My hunch is to use the Ratio Test to prove the $\Leftarrow$ direction and the Divergence Test to prove the contrapositive of the $\Rightarrow$ direction (which also proves the $\Rightarrow$ implication).
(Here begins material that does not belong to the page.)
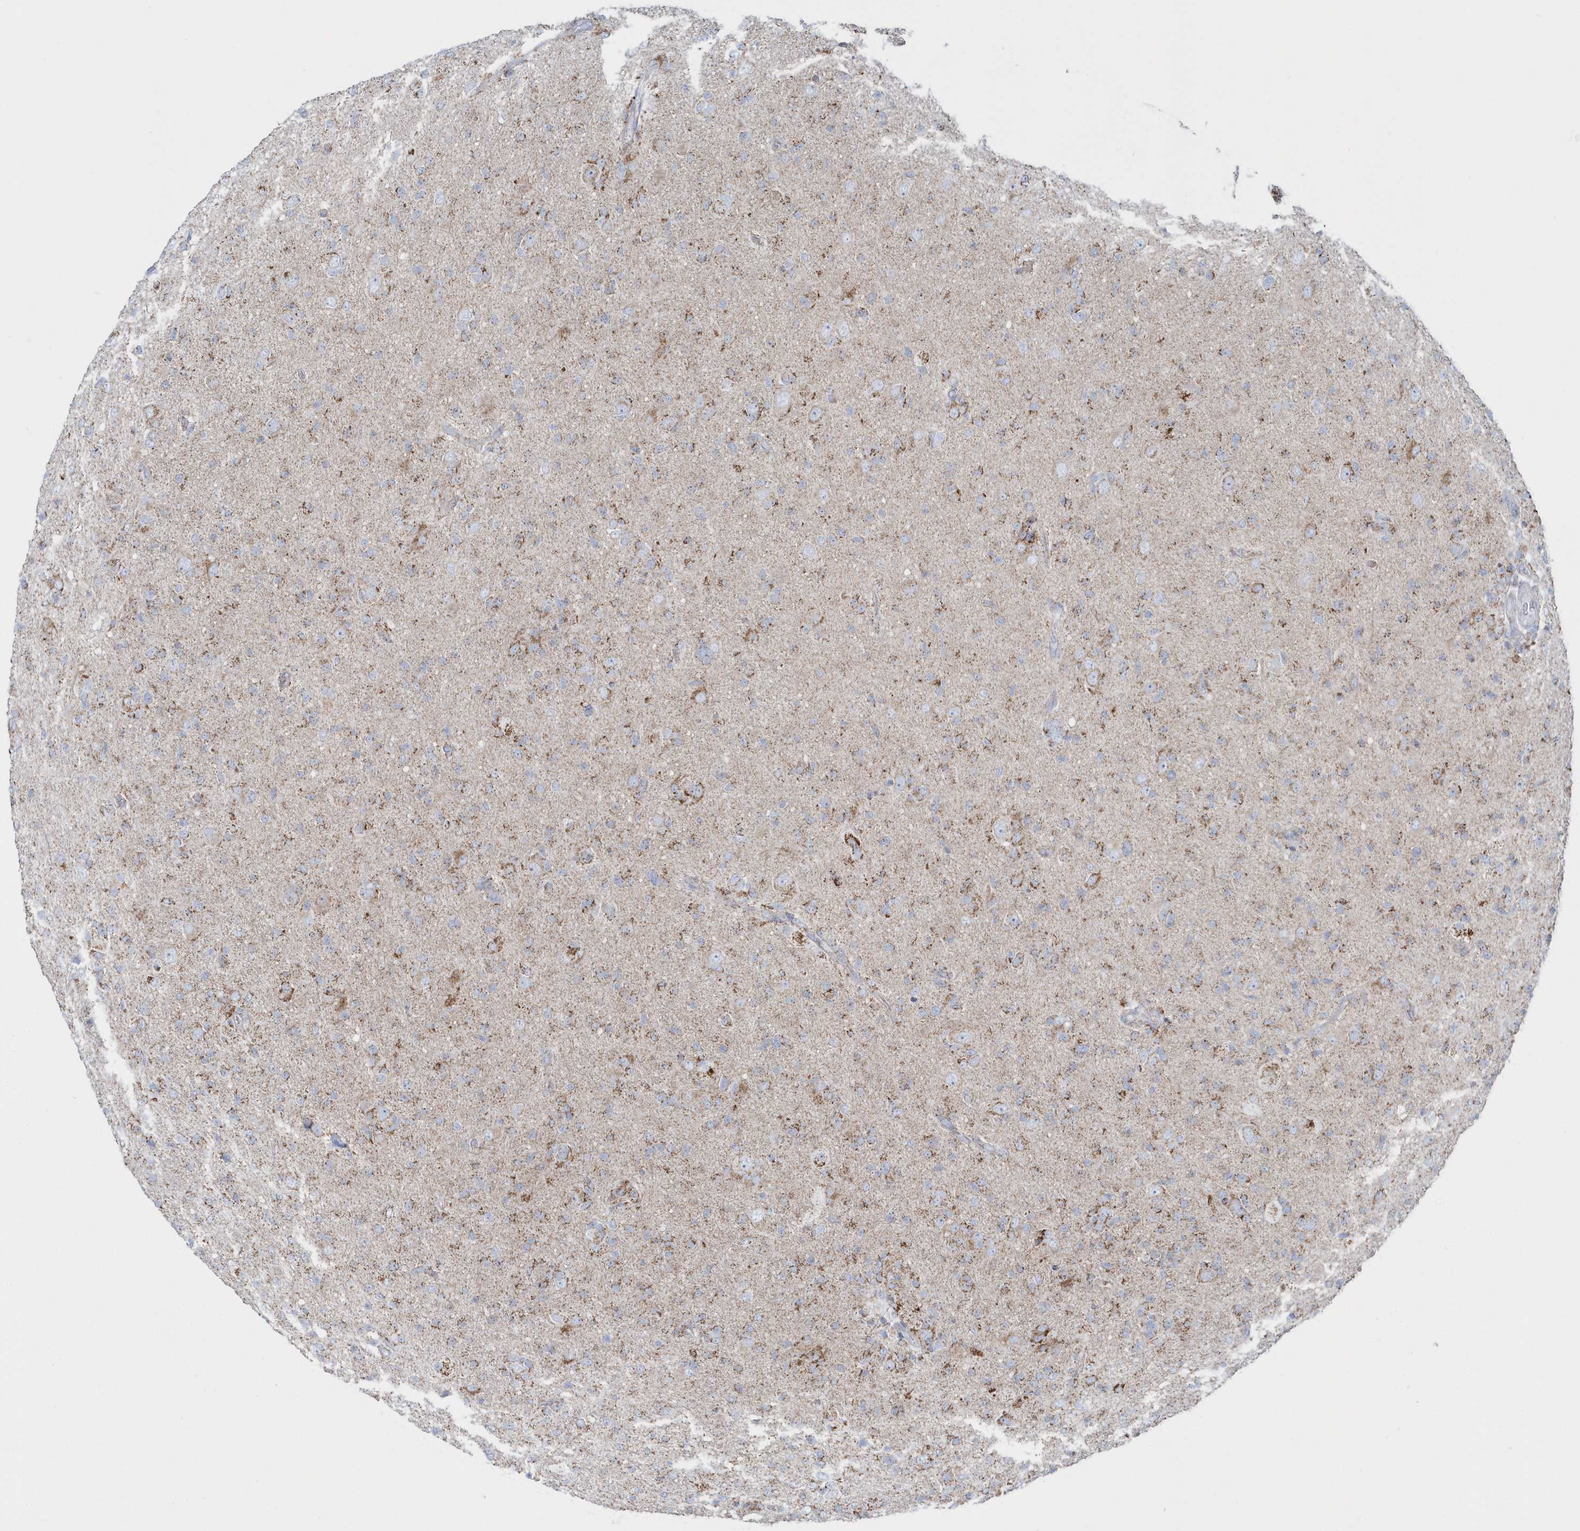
{"staining": {"intensity": "moderate", "quantity": ">75%", "location": "cytoplasmic/membranous"}, "tissue": "glioma", "cell_type": "Tumor cells", "image_type": "cancer", "snomed": [{"axis": "morphology", "description": "Glioma, malignant, High grade"}, {"axis": "topography", "description": "Brain"}], "caption": "DAB immunohistochemical staining of human glioma shows moderate cytoplasmic/membranous protein staining in about >75% of tumor cells.", "gene": "TMCO6", "patient": {"sex": "female", "age": 57}}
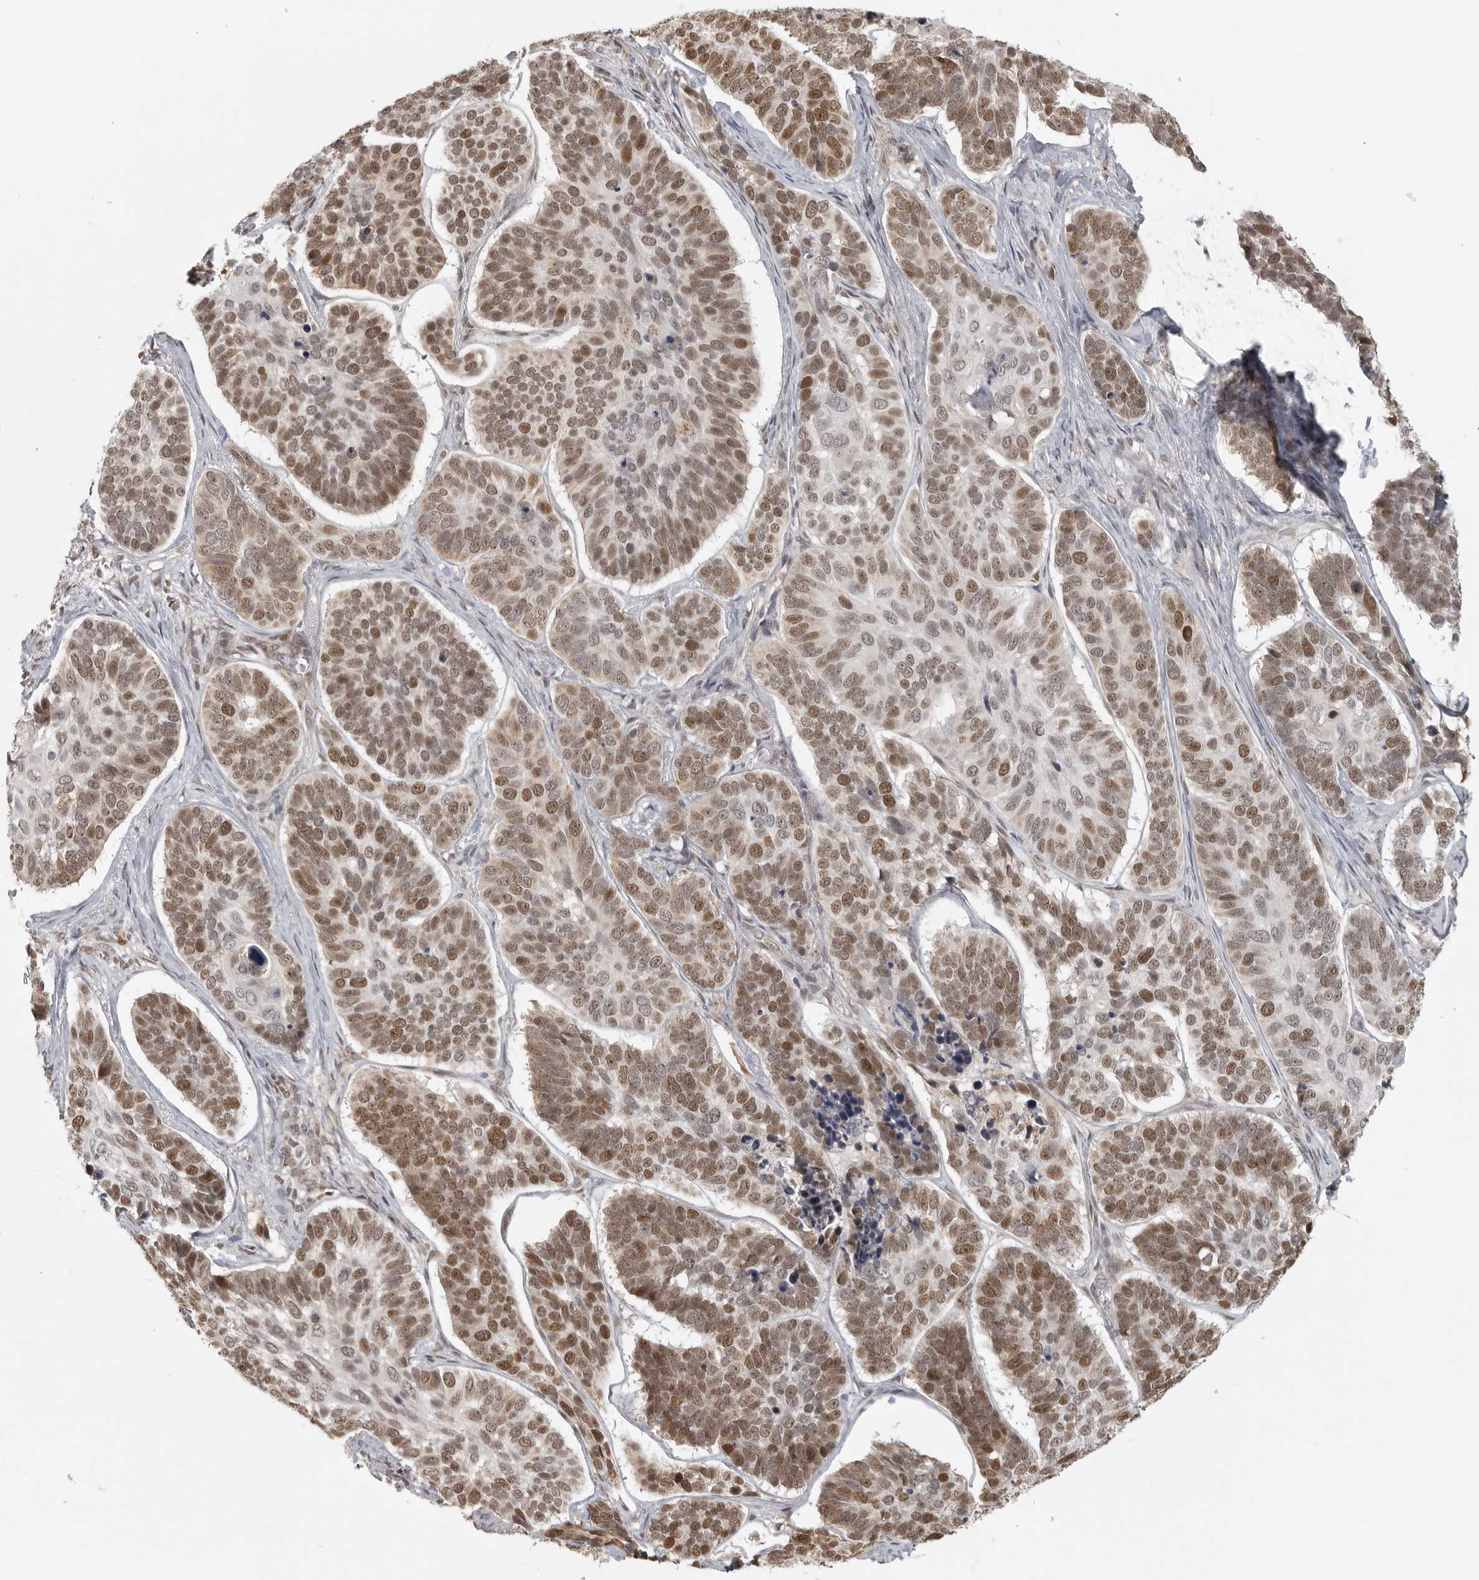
{"staining": {"intensity": "moderate", "quantity": ">75%", "location": "nuclear"}, "tissue": "skin cancer", "cell_type": "Tumor cells", "image_type": "cancer", "snomed": [{"axis": "morphology", "description": "Basal cell carcinoma"}, {"axis": "topography", "description": "Skin"}], "caption": "Tumor cells display moderate nuclear expression in about >75% of cells in basal cell carcinoma (skin).", "gene": "ISG20L2", "patient": {"sex": "male", "age": 62}}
Not sure if it will work, but here goes.

#### Explanation:

($\Leftarrow$) Suppose that $\left({u}_{n}\right)$ is a sequence that converges to a negative number $u$ and that $a > 1$. Let ${b}_{n} = {a}^{{u}_{1} + {u}_{2} + \cdots + {u}_{n}} = {a}^{{u}_{1}} \cdot {a}^{{u}_{2}} \cdots {a}^{{u}_{n}}$.

Then $| {b}_{n + 1} \frac{|}{|} {b}_{n} | = \frac{{a}^{{u}_{1}} \cdot {a}^{{u}_{2}} \cdots {a}^{{u}_{n}} \cdot {a}^{{u}_{n + 1}}}{{a}^{{u}_{1}} \cdot {a}^{{u}_{2}} \cdots {a}^{{u}_{n}}} = {a}^{{u}_{n + 1}} \to {a}^{u}$ as $n \to \infty$.

Since $a > 1$ and $u < 0$, $| {a}^{u} | = {a}^{u} < 1$.

Therefore, by the Ratio Test, the series ${\sum}_{n = 1}^{\infty} \left({a}^{{u}_{1} + {u}_{2} + \cdots + {u}_{n}}\right)$ converges.

Therefore, the $\Leftarrow$ direction is proven.

($\Rightarrow$) Suppose that $\left({u}_{n}\right)$ is a sequence that converges to a negative number $u$ and that $a \le 1$. Choose $N \in \mathbb{N}$ so that ${u}_{n} < 0$ for all $n > N$.

Let $A = {a}^{{u}_{1} + {u}_{2} + \cdots + {u}_{N}} = {a}^{{u}_{1}} \cdot {a}^{{u}_{2}} \cdots {a}^{{u}_{N}}$ and note that $A \ne 0$.

Next, suppose $n > N$. Then ${a}^{{u}_{1} + {u}_{2} + \cdots {u}_{n}} = {a}^{{u}_{1}} \cdot {a}^{{u}_{2}} \cdots {a}^{{u}_{N}} \cdot {a}^{{u}_{N + 1}} \cdots {a}^{{u}_{n}} = A \cdot {a}^{{u}_{N + 1}} \cdots {a}^{{u}_{n}}$. Since $a \le 1$ and ${u}_{N + 1} < 0$, ${u}_{N + 2} < 0$, ..., ${u}_{n} < 0$, it follows that ${a}^{{u}_{N + 1}} \cdots {a}^{{u}_{n}}$ is the product of a bunch of numbers that are all $\ge 1$.

Since $A \ne 0$, it follows that $A \cdot {a}^{{u}_{N + 1}} \cdots {a}^{{u}_{n}}$ does not converge to zero as $n \to \infty$. But this means that ${a}^{{u}_{1} + {u}_{2} + \cdots {u}_{n}}$ does not converge to zero as $n \to \infty$.

By the Divergence Test, the series ${\sum}_{n = 1}^{\infty} \left({a}^{{u}_{1} + {u}_{2} + \cdots + {u}_{n}}\right)$ diverges.

Thus, the contrapositive of the $\Rightarrow$ implication is proved, meaning the original implication itself is also proved.